• [Source]:
Question

An equimolar mixture of A and B is flashed. What is the maximum possible liquid concentration of B in the product? Assume that A is more volatile and the relative volatility is 4.38.

The answer should be within 0.02 of the correct answer.

Answer 1

Given;

An equimolar mixture of A and B is flashed.

A is more volatile than B.

Relative volatility ; α = 4.38

As A is more volatile; all the calculations will be based on concentration of A.

Concentration of A in feed ; z = 0.5

Concentration of A in liquid product = x

Concentration of A in vapor product = y

As liquid and vapor product stream are in equilibrium; x and y are related as :

y = α x / (1 + (α - 1) x)

y = 4.38 x / (1 + 3.38 x)

Let the flowrate of feed , liquid and vapor streams be F, L and V respectively.

Overall material balance :

F = L + V

Therefore;

V = F - L

Component A balance:

z F = x L + y V

0.5 F = x L + ( 4.38 x / (1 + 3.38 x) ) (F - L)

• [Data lines]:
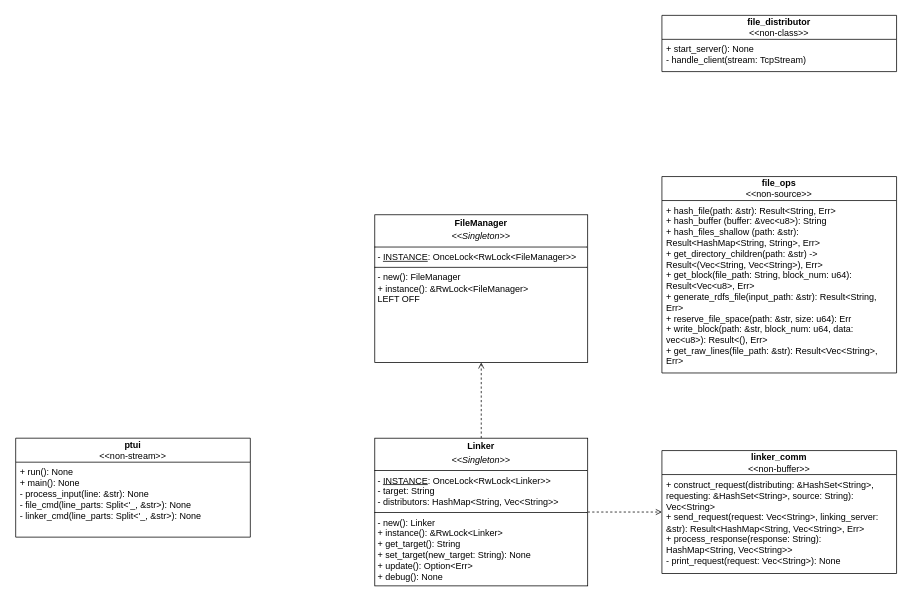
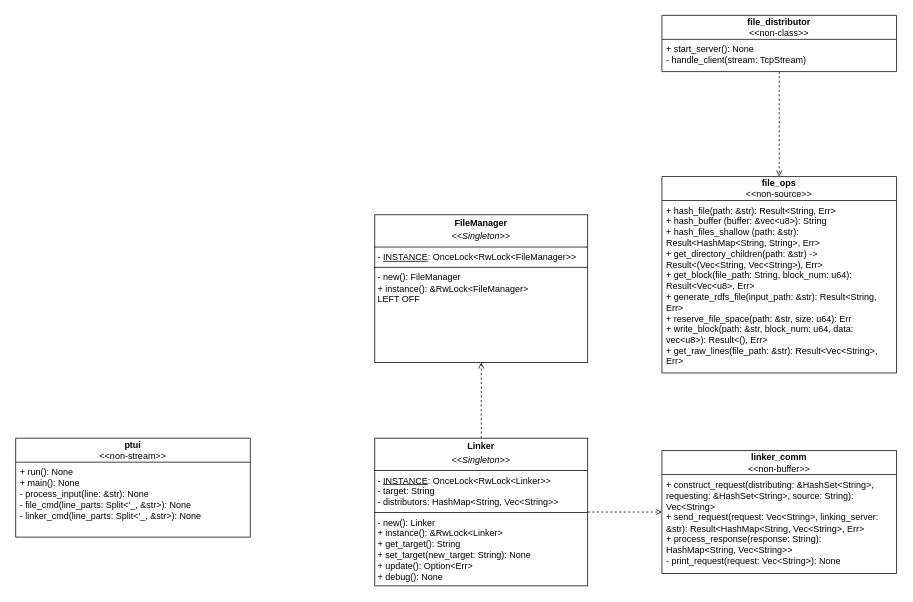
  <mxCell id="0" />
  <mxCell id="1" parent="0" />
  <mxCell id="2" value="&lt;b&gt;file_ops&lt;/b&gt;&lt;div&gt;&amp;lt;&amp;lt;non-source&amp;gt;&amp;gt;&lt;/div&gt;" style="swimlane;fontStyle=0;childLayout=stackLayout;horizontal=1;startSize=32;fillColor=none;horizontalStack=0;resizeParent=1;resizeParentMax=0;resizeLast=0;collapsible=1;marginBottom=0;whiteSpace=wrap;html=1;" vertex="1" parent="1"><mxGeometry x="882" y="235" width="313" height="262" as="geometry" /></mxCell>
  <mxCell id="3" value="+ hash_file(path: &amp;amp;str): Result&amp;lt;String, Err&amp;gt;&lt;div&gt;+ hash_buffer (buffer: &amp;amp;vec&amp;lt;u8&amp;gt;): String&lt;/div&gt;&lt;div&gt;+ hash_files_shallow (path: &amp;amp;str): Result&amp;lt;HashMap&amp;lt;String, String&amp;gt;, Err&amp;gt;&lt;/div&gt;&lt;div&gt;+ get_directory_children(path: &amp;amp;str) -&amp;gt; Result&amp;lt;(Vec&amp;lt;String, Vec&amp;lt;String&amp;gt;), Err&amp;gt;&lt;/div&gt;&lt;div&gt;+ get_block(file_path: String, block_num: u64): Result&amp;lt;Vec&amp;lt;u8&amp;gt;, Err&amp;gt;&lt;/div&gt;&lt;div&gt;+ generate_rdfs_file(input_path: &amp;amp;str): Result&amp;lt;String, Err&amp;gt;&lt;/div&gt;&lt;div&gt;+ reserve_file_space(path: &amp;amp;str, size: u64): Err&lt;/div&gt;&lt;div&gt;+ write_block(path: &amp;amp;str, block_num: u64, data: vec&amp;lt;u8&amp;gt;): Result&amp;lt;(), Err&amp;gt;&lt;/div&gt;&lt;div&gt;+ get_raw_lines(file_path: &amp;amp;str): Result&amp;lt;Vec&amp;lt;String&amp;gt;, Err&amp;gt;&lt;/div&gt;&lt;div&gt;&lt;br&gt;&lt;/div&gt;" style="text;strokeColor=none;fillColor=none;align=left;verticalAlign=top;spacingLeft=4;spacingRight=4;overflow=hidden;rotatable=0;points=[[0,0.5],[1,0.5]];portConstraint=eastwest;whiteSpace=wrap;html=1;" vertex="1" parent="2"><mxGeometry y="32" width="313" height="230" as="geometry" /></mxCell>
  <mxCell id="4" value="&lt;b&gt;ptui&lt;/b&gt;&lt;br&gt;&lt;div&gt;&amp;lt;&amp;lt;non-stream&amp;gt;&amp;gt;&lt;/div&gt;" style="swimlane;fontStyle=0;childLayout=stackLayout;horizontal=1;startSize=32;fillColor=none;horizontalStack=0;resizeParent=1;resizeParentMax=0;resizeLast=0;collapsible=1;marginBottom=0;whiteSpace=wrap;html=1;" vertex="1" parent="1"><mxGeometry x="20" y="584" width="313" height="132" as="geometry" /></mxCell>
  <mxCell id="5" value="&lt;div&gt;+ run(): None&lt;/div&gt;&lt;div&gt;+ main(): None&lt;/div&gt;&lt;div&gt;- process_input(line: &amp;amp;str): None&lt;/div&gt;&lt;div&gt;- file_cmd(line_parts: Split&amp;lt;'_, &amp;amp;str&amp;gt;): None&lt;/div&gt;&lt;div&gt;- linker_cmd(&lt;span style=&quot;background-color: transparent; color: light-dark(rgb(0, 0, 0), rgb(255, 255, 255));&quot;&gt;line_parts: Split&amp;lt;'_, &amp;amp;str&amp;gt;): None&lt;/span&gt;&lt;/div&gt;&lt;div&gt;&lt;br&gt;&lt;/div&gt;" style="text;strokeColor=none;fillColor=none;align=left;verticalAlign=top;spacingLeft=4;spacingRight=4;overflow=hidden;rotatable=0;points=[[0,0.5],[1,0.5]];portConstraint=eastwest;whiteSpace=wrap;html=1;" vertex="1" parent="4"><mxGeometry y="32" width="313" height="100" as="geometry" /></mxCell>
+ <mxCell id="6" style="edgeStyle=orthogonalEdgeStyle;rounded=0;orthogonalLoop=1;jettySize=auto;html=1;entryX=0.5;entryY=0;entryDx=0;entryDy=0;dashed=1;endArrow=open;endFill=0;" edge="1" parent="1" source="7" target="2"><mxGeometry relative="1" as="geometry" /></mxCell>
  <mxCell id="7" value="&lt;b&gt;file_distributor&lt;/b&gt;&lt;br&gt;&lt;div&gt;&amp;lt;&amp;lt;non-class&amp;gt;&amp;gt;&lt;/div&gt;" style="swimlane;fontStyle=0;childLayout=stackLayout;horizontal=1;startSize=32;fillColor=none;horizontalStack=0;resizeParent=1;resizeParentMax=0;resizeLast=0;collapsible=1;marginBottom=0;whiteSpace=wrap;html=1;" vertex="1" parent="1"><mxGeometry x="882" y="20" width="313" height="75" as="geometry" /></mxCell>
  <mxCell id="8" value="&lt;div&gt;+ start_server(): None&lt;/div&gt;&lt;div&gt;- handle_client(stream: TcpStream)&lt;/div&gt;" style="text;strokeColor=none;fillColor=none;align=left;verticalAlign=top;spacingLeft=4;spacingRight=4;overflow=hidden;rotatable=0;points=[[0,0.5],[1,0.5]];portConstraint=eastwest;whiteSpace=wrap;html=1;" vertex="1" parent="7"><mxGeometry y="32" width="313" height="43" as="geometry" /></mxCell>
  <mxCell id="9" style="edgeStyle=orthogonalEdgeStyle;rounded=0;orthogonalLoop=1;jettySize=auto;html=1;exitX=1;exitY=0.5;exitDx=0;exitDy=0;entryX=0;entryY=0.5;entryDx=0;entryDy=0;dashed=1;endArrow=open;endFill=0;" edge="1" parent="1" source="11" target="12"><mxGeometry relative="1" as="geometry" /></mxCell>
  <mxCell id="10" style="edgeStyle=orthogonalEdgeStyle;rounded=0;orthogonalLoop=1;jettySize=auto;html=1;dashed=1;endArrow=open;endFill=0;" edge="1" parent="1" source="11" target="14"><mxGeometry relative="1" as="geometry" /></mxCell>
  <mxCell id="11" value="&lt;p style=&quot;margin:0px;margin-top:4px;text-align:center;&quot;&gt;&lt;b&gt;Linker&lt;/b&gt;&lt;/p&gt;&lt;p style=&quot;margin:0px;margin-top:4px;text-align:center;&quot;&gt;&lt;i&gt;&amp;lt;&amp;lt;Singleton&amp;gt;&amp;gt;&lt;/i&gt;&lt;b&gt;&lt;/b&gt;&lt;/p&gt;&lt;hr size=&quot;1&quot; style=&quot;border-style:solid;&quot;&gt;&lt;p style=&quot;margin:0px;margin-left:4px;&quot;&gt;- &lt;u&gt;INSTANCE&lt;/u&gt;: OnceLock&amp;lt;RwLock&amp;lt;Linker&amp;gt;&amp;gt;&lt;/p&gt;&lt;p style=&quot;margin:0px;margin-left:4px;&quot;&gt;- target: String&lt;/p&gt;&lt;p style=&quot;margin:0px;margin-left:4px;&quot;&gt;- distributors: HashMap&amp;lt;String, Vec&amp;lt;String&amp;gt;&amp;gt;&lt;/p&gt;&lt;hr size=&quot;1&quot; style=&quot;border-style:solid;&quot;&gt;&lt;p style=&quot;margin:0px;margin-left:4px;&quot;&gt;- new(): Linker&lt;/p&gt;&lt;p style=&quot;margin:0px;margin-left:4px;&quot;&gt;+ instance(): &amp;amp;RwLock&amp;lt;Linker&amp;gt;&lt;/p&gt;&lt;p style=&quot;margin:0px;margin-left:4px;&quot;&gt;+ get_target(): String&lt;/p&gt;&lt;p style=&quot;margin:0px;margin-left:4px;&quot;&gt;+ set_target(new_target: String): None&lt;/p&gt;&lt;p style=&quot;margin:0px;margin-left:4px;&quot;&gt;+ update(): Option&amp;lt;Err&amp;gt;&lt;/p&gt;&lt;p style=&quot;margin:0px;margin-left:4px;&quot;&gt;+ debug(): None&lt;/p&gt;" style="verticalAlign=top;align=left;overflow=fill;html=1;whiteSpace=wrap;" vertex="1" parent="1"><mxGeometry x="499" y="584" width="284" height="197" as="geometry" /></mxCell>
  <mxCell id="12" value="&lt;b&gt;linker_comm&lt;/b&gt;&lt;div&gt;&amp;lt;&amp;lt;non-buffer&amp;gt;&amp;gt;&lt;/div&gt;" style="swimlane;fontStyle=0;childLayout=stackLayout;horizontal=1;startSize=32;fillColor=none;horizontalStack=0;resizeParent=1;resizeParentMax=0;resizeLast=0;collapsible=1;marginBottom=0;whiteSpace=wrap;html=1;" vertex="1" parent="1"><mxGeometry x="882" y="600.5" width="313" height="164" as="geometry" /></mxCell>
  <mxCell id="13" value="&lt;div&gt;+ construct_request(distributing: &amp;amp;HashSet&amp;lt;String&amp;gt;, requesting: &amp;amp;HashSet&amp;lt;String&amp;gt;, source: String): Vec&amp;lt;String&amp;gt;&lt;/div&gt;&lt;div&gt;+ send_request(request: Vec&amp;lt;String&amp;gt;, linking_server: &amp;amp;str): Result&amp;lt;HashMap&amp;lt;String, Vec&amp;lt;String&amp;gt;, Err&amp;gt;&lt;/div&gt;&lt;div&gt;+ process_response(response: String): HashMap&amp;lt;String, Vec&amp;lt;String&amp;gt;&amp;gt;&lt;/div&gt;&lt;div&gt;- print_request(request: Vec&amp;lt;String&amp;gt;): None&lt;/div&gt;&lt;div&gt;&lt;br&gt;&lt;/div&gt;" style="text;strokeColor=none;fillColor=none;align=left;verticalAlign=top;spacingLeft=4;spacingRight=4;overflow=hidden;rotatable=0;points=[[0,0.5],[1,0.5]];portConstraint=eastwest;whiteSpace=wrap;html=1;" vertex="1" parent="12"><mxGeometry y="32" width="313" height="132" as="geometry" /></mxCell>
  <mxCell id="14" value="&lt;p style=&quot;margin:0px;margin-top:4px;text-align:center;&quot;&gt;&lt;b&gt;FileManager&lt;/b&gt;&lt;/p&gt;&lt;p style=&quot;margin:0px;margin-top:4px;text-align:center;&quot;&gt;&lt;i&gt;&amp;lt;&amp;lt;Singleton&amp;gt;&amp;gt;&lt;/i&gt;&lt;b&gt;&lt;/b&gt;&lt;/p&gt;&lt;hr size=&quot;1&quot; style=&quot;border-style:solid;&quot;&gt;&lt;p style=&quot;margin:0px;margin-left:4px;&quot;&gt;- &lt;u&gt;INSTANCE&lt;/u&gt;: OnceLock&amp;lt;RwLock&amp;lt;FileManager&amp;gt;&amp;gt;&lt;/p&gt;&lt;hr size=&quot;1&quot; style=&quot;border-style:solid;&quot;&gt;&lt;p style=&quot;margin:0px;margin-left:4px;&quot;&gt;- new(): FileManager&lt;/p&gt;&lt;p style=&quot;margin:0px;margin-left:4px;&quot;&gt;+ instance(): &amp;amp;RwLock&amp;lt;FileManager&amp;gt;&lt;/p&gt;&lt;p style=&quot;margin:0px;margin-left:4px;&quot;&gt;LEFT OFF&lt;/p&gt;&lt;p style=&quot;margin:0px;margin-left:4px;&quot;&gt;&lt;br&gt;&lt;/p&gt;" style="verticalAlign=top;align=left;overflow=fill;html=1;whiteSpace=wrap;" vertex="1" parent="1"><mxGeometry x="499" y="286" width="284" height="197" as="geometry" /></mxCell>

• [Complete the following]:
(1) Answer the following from the flash-separation problem and its worked solution:
(a) What relative volatility is given for A with respect to B?
(b) What value is assigned to the concentration of A in the feed?
(c) How close to the correct answer must the reported answer be?
(2) In the worked flash-separation solution, why are all the calculations based on the concentration of A rather than B? Answer in one to three sentences.
(3) Continue the worked flash-separation solution, starting after its component A balance equation.

• [Answers provided]:
(1)
(a) α = 4.38
(b) z = 0.5
(c) Within 0.02

(2) The solution bases all calculations on the concentration of A because A is the more volatile of the two components.

(3)
Therefore;

(0.5 - 4.38 x / (1 + 3.38 x) ) F = (x - 4.38 x / (1 + 3.38 x)) L

which on simplification gives;

(0.5 + 1.69 x - 4.38 x) F = (x + 3.38 x^2 - 4.38 x) L

(0.5 - 2.69 x) F = 3.38 x (x - 1) L

L / F = (0.5 - 2.69 x) / 3.38 x (x - 1)

The concentration of A in liquid phase = x

Moles of A in liquid phase = L x

Moles of A in liquid phase per mole of feed = L x / F

Therefore;

Multiplying both sides in the equation by x :

L x / F = x (0.5 - 2.69 x) / 3.38 x (x - 1)

L x / F = (0.5 - 2.69 x) / 3.38 (x - 1)

To get the minimum amount of B in liquid phase; we need to find the minima point of the RHS.

Let f (x) = L x / F

Therefore;

f (x) =  (0.5 - 2.69 x) / 3.38 (x - 1)

To get the minima of this function; we plot this function and check for any point of minima.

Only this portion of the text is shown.